Emilio Lattes, torinese, fu ufficiale dell’esercito piemontese e combatté a Novara con Carlo Alberto; per i suoi meriti militari fu nominato addetto al Consolato in Spagna. A Madrid conobbe e sposò con rito cattolico Vincenza Frial. Da quest’unione nacque, insieme a tredici fratelli, Claudio Lattes.
Egli fu battezzato in Spagna e professò sempre la religione cattolica; il 18 giugno 1899, a Rimini, si unì in matrimoni con Ortensia Fabbri; si trasferì a Savona ed ebbe da lei quattro figli: Ettore, Umberto, Iole e Annamaria.
Come il padre Emilio, anche Claudio intraprese la carriera militare e servì la patria per cinque anni come sottufficiale della Guardia di Finanza, dopodiché lavorò nelle Ferrovie dello Stato. Nel maggio del 1924 si iscrisse al Partito nazionale fascista di La Spezia e dopo il pensionamento fece parte del Direttorio dell’Associazione Pensionati Fascisti (Doc.1).
Nell’estate del 1939 la vita di Claudio Lattes subisce una drastica svolta: è accusato di essere ebreo.
A partire da questo momento sarà assillato dallo stato che gli chiederà ininterrottamente di presentare sempre nuovi documenti a discarico, in particolare il certificato di battesimo, conservato a Madrid che pare essere introvabile (Doc. 23). Mentre Claudio Lattes è impegnato in questa ricerca gli vengono richiesti anche i certificati di battesimo del padre, della madre e dei quattro figli. A prezzo di onerose spese le ricerche giungono a buon fine, Lattes è in grado di presentare la quasi totalità della documentazione richiesta.

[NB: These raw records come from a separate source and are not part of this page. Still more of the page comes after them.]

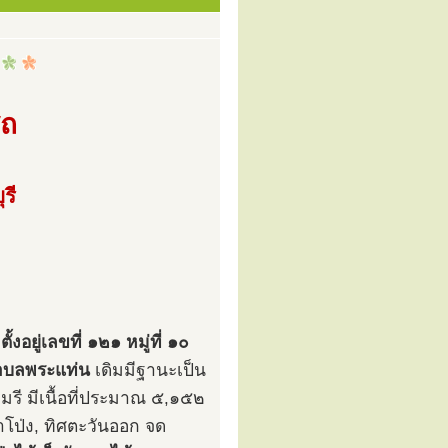
สถ
รี
งอยู่เลขที่ ๑๒๑ หมู่ที่ ๑๐
ำบลพระแท่น
เดิมมีฐานะเป็น
รี มีเนื้อที่ประมาณ ๕,๑๕๒
โป่ง, ทิศตะวันออก จด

Ma, come si può ricavare da una accorato appello al Podestà di Savona del 13 gennaio 1940, la macchina burocratica non è ancora soddisfatta gli viene infatti richiesto di sostituire i certificati di battesimo dei figli con copie degli atti di battesimo e inoltre, gli viene rinnovata la richiesta di presentare il suo introvabile certificato di battesimo (Doc. 4).
Finalmente, nel 1941, questo certificato viene ritrovato a Madrid (Doc. 4 appendice).
Nel 1942, Claudio Lattes muore ma la persecuzione burocratica continua, infatti, il certificato di morte non è completato perché la pratica per l’accertamento di non appartenenza alla razza ebraica risulta ancora incompiuta (Doc. 5).